Testing: Use a cake tester or a toothpick to ensure the cakes are fully baked. Insert it into the center of a cake; if it comes out clean, they’re done.
Filling: The butter and marshmallow cream should be beaten until fluffy for a light and airy texture. If the filling isn’t holding well, you can put it in the fridge for about 30 minutes to firm up.
Storage: These whoopie pies freeze well, so you can enjoy them later. Just store them in a freezer bag and either eat them straight from the freezer or let them thaw at room temperature
More whoopie pies:
Whoopie pies are like a combination of all your favorite desserts. The cakes are between cake and cookie; the filling is part filling part frosting. Lucky for us, there are lots of types to enjoy.
- Chocolate chip whoopie pies use the same basic technique.
- This recipe for vanilla bean whoopie pies is a favorite as well, with lots of real vanilla bean throughout
- You could substitute raspberry gelatin and fruit and follow the rest of the recipe!
These are especially popular with kids but adults will love them too. They melt in your mouth and have just enough strawberry flavor.

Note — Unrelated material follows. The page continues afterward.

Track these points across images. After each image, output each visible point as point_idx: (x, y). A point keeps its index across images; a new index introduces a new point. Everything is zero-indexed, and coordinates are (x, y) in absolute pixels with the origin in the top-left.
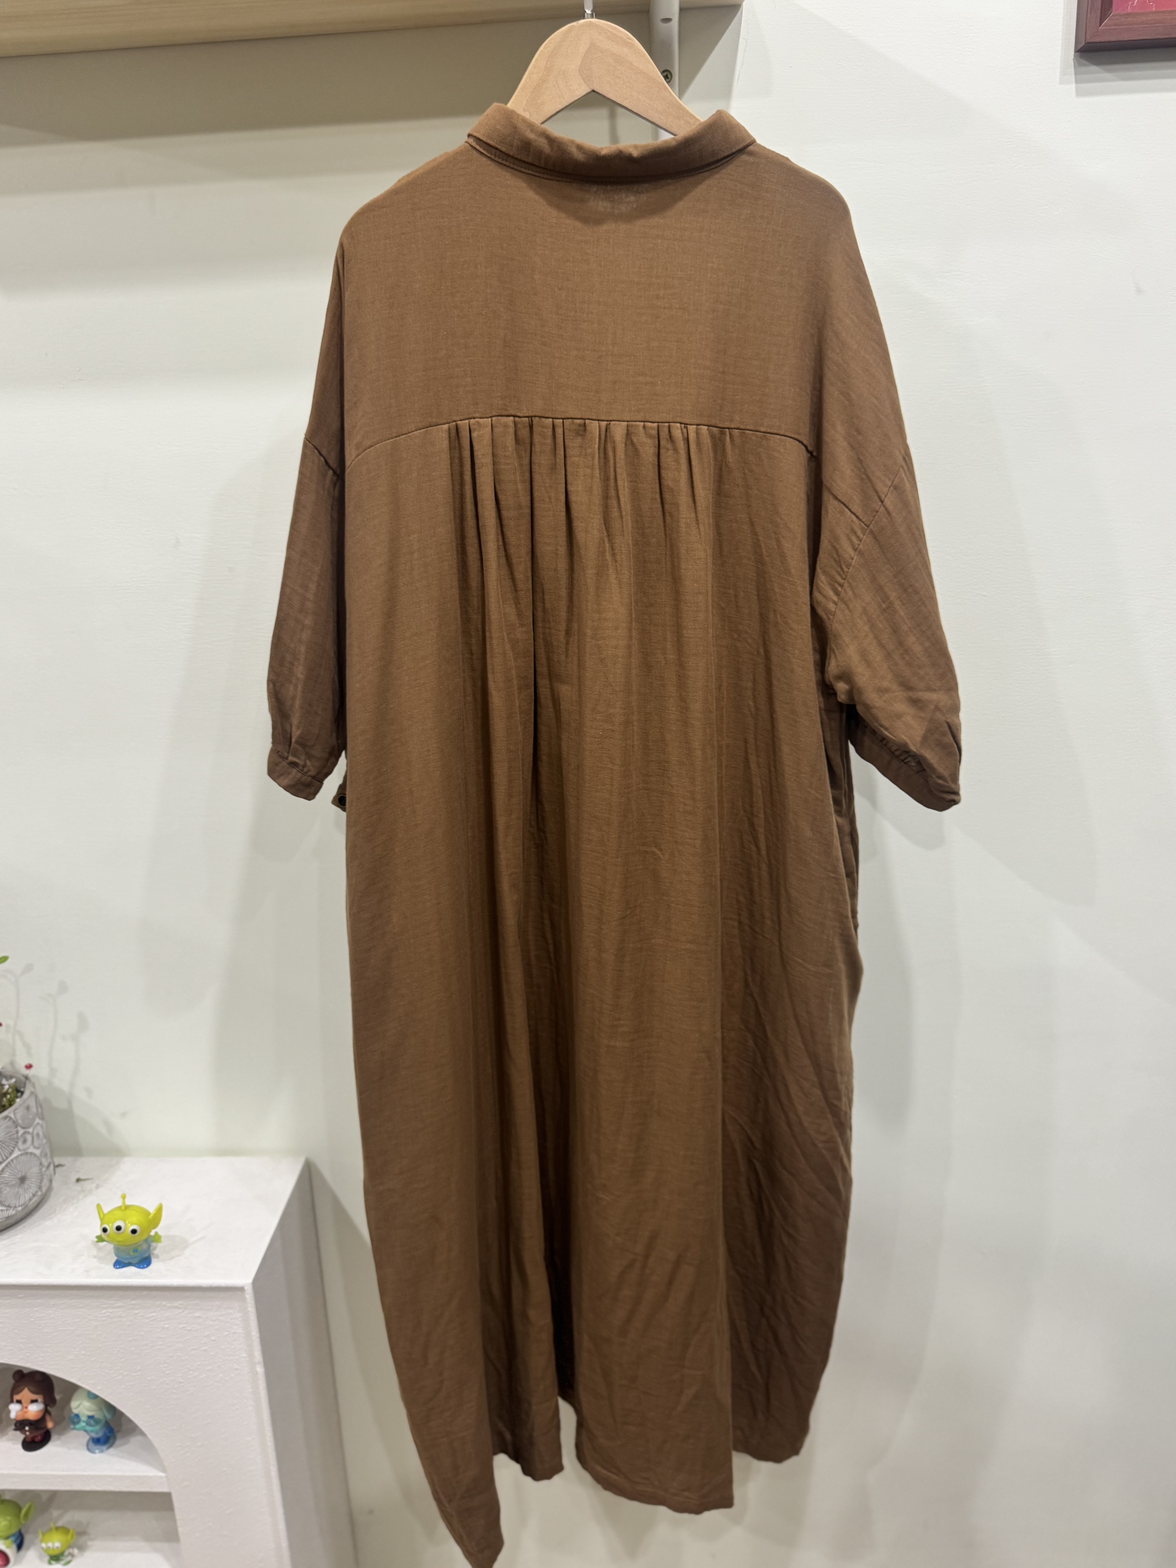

strawberry whoopie pie recipe
Sweet Strawberry Whoopie Pies
- 3 tablespoons strawberry jello powder
- ½ cup unsalted butter softened (1 stick)
- 1 cup granulated sugar
- 1 egg
- 2 teaspoons vanilla
- 2¼ cups all purpose flour
- 1½ teaspoons baking soda
- ½ teaspoon salt
- ¾ cup whole milk
- 8 tablespoons unsalted butter softened (1 stick)
- ¼ cup strawberries chopped fine
- 1 cup powdered sugar
- 1 teaspoon vanilla
- ¼ teaspoon salt
- 1 cups marshmallow cream such as Marshmallow fluff brand
Make the Cakes
- Prep. Preheat oven to 350 with two racks in: one in the upper center and one lower center. Prepare two baking sheets by lining with parchment paper.
- Make batter. Beat the butter, sugar, egg, and vanilla using an electric mixer on medium speed for 3 to 5 minutes, until the butter becomes fluffy and lighter in color. Combine the flour, salt, strawberry gelatin, and baking powder in separate mixing bowl. Add the dry ingredients to the butter mixture, alternating with the milk. The batter will be thick, somewhere between a cake batter and cookie dough.
- Scoop and bake. Scoop the batter by ¼ cup scoops, leaving three inches of space between them. Bake until set, about 18 minutes, switching the sheets halfway through. They will be slightly golden brown on the edges, and a cake tester will come out clean.
- Cool. Allow the cakes to cool 1-2 minutes on the parchment paper to make them easier to handle, then transfer them to cooling racks to cool.
- Beat ingredients. Beat the butter, sugar, and vanilla until fluffy with an electric hand mixer. Add the marshmallow cream and strawberries and beat until combined.
- Assemble. Spread the filling on the flat side of the cakes, and place another one flat side down to make a sandwich. Serve immediately.